Le maire soutient que les entreprises privées ne seront pas motivées à investir dans sa commune, arguant qu’actuellement, les entrepreneurs ne voient pas les possibilités de réaliser des profits à court terme. Depuis l’investiture de Javier Milei, le maire souligne que ce sont les familles qui étaient les plus vulnérables économiquement qui en souffrent le plus. Ce sont surtout les jeunes couples qui peinent à se trouver de l’emploi. 

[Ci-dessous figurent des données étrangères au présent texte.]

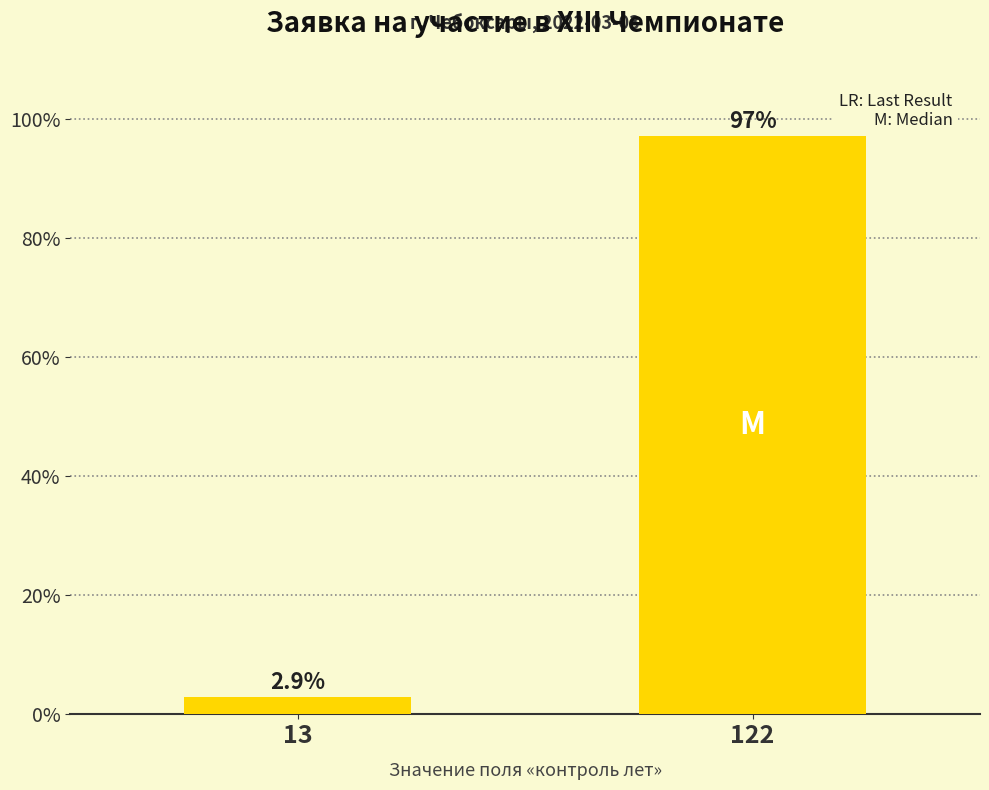

Which has a higher value, 13 or 122?

122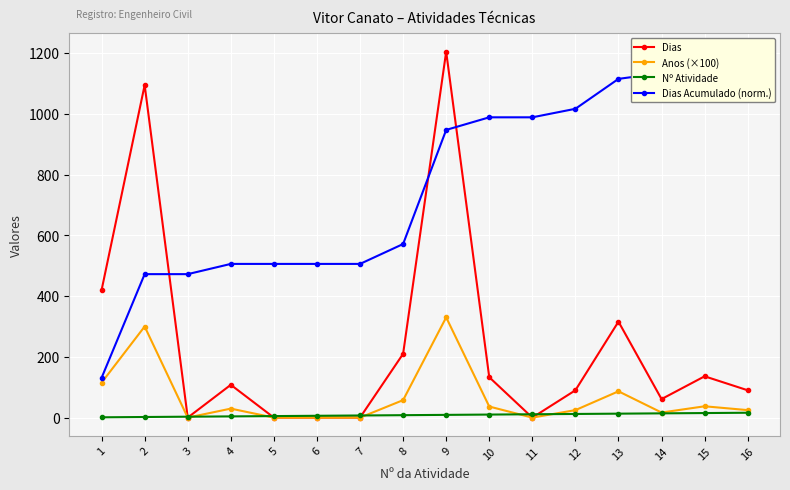

What is the maximum value for Anos (×100)?

330.1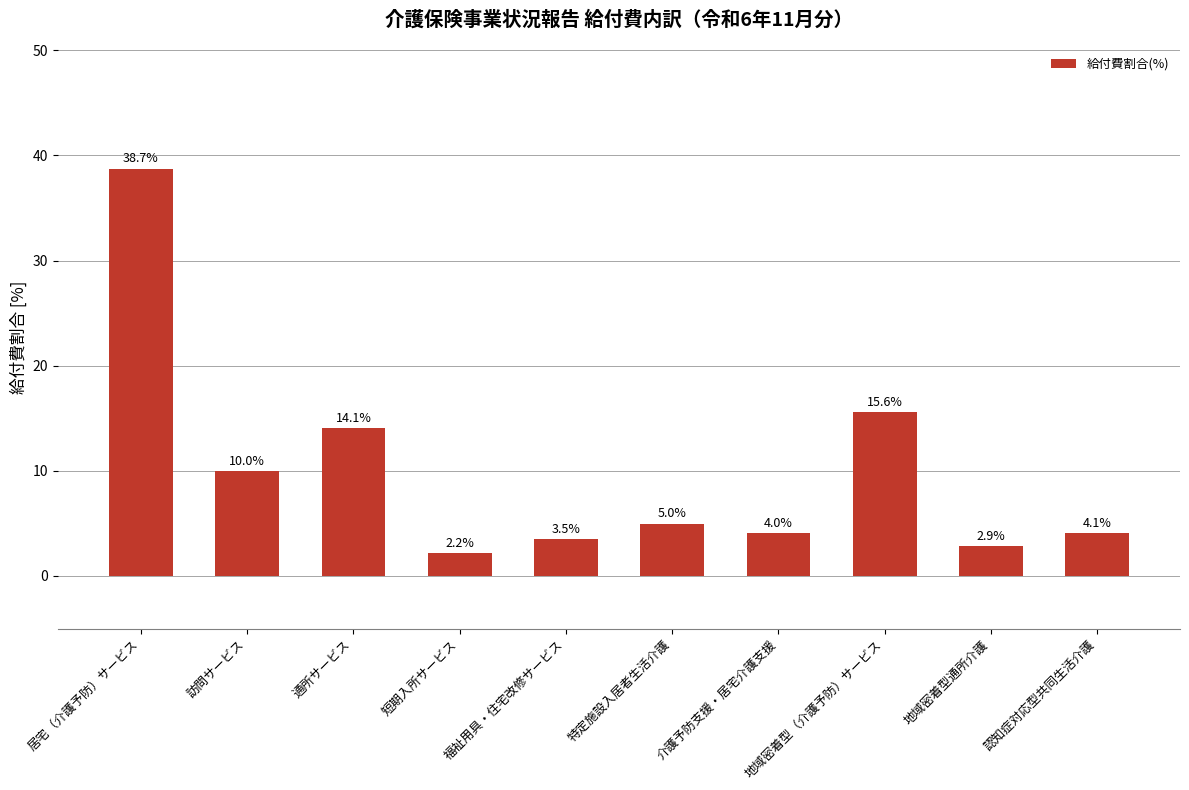

What position from the right is 短期入所サービス?

7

La mairie a instauré des initiatives visant à soutenir les habitants les plus démunis de la commune. De nombreux Senguerinos participent à des projets communautaires au sein du village, consacrant deux à trois heures par jour, trois fois par semaine, en échange d’une rémunération financière. En prévision des hivers rigoureux du Chubut, la ville offre des dons de bois de chauffage et apporte une aide financière pour les factures énergétiques des plus vulnérables.

Malgré les défis rencontrés par ses concitoyens, Miguel Mongliardi déploie des efforts considérables pour instaurer des initiatives locales visant à atténuer les impacts de la politique nationale. Le village, aux portes du Chili, présente un potentiel d’importation et d’exportation via le port chilien de San Jorge, qui offrirait aux commerçants locaux des économies de transport significatives dans un avenir rapproché.

Un pays riche, malgré tout

Malgré les défis économiques auxquels ce pays est confronté, j’ai découvert en Argentine une beauté et une immensité que mes mots ne pourront jamais décrire. Ce pays a de tout : une histoire phénoménale, une architecture grandiose, des coutumes singulières, une mer d’eau douce, des montagnes majestueuses, des glaciers qui coupent le souffle et des pampas à perte de vue.

Bien que le quotidien des argentins soit devenu insoutenable, j’ai rencontré un peuple travaillant, humble et surtout très fier d’appartenir à cette nation. Avec humour, les argentins arrivent même parfois à rire de leur sort en disant que l’inflation fait partie de leur ADN.

Malgré les défis toujours plus grands, l’argentin aime son pays et souhaite y rester.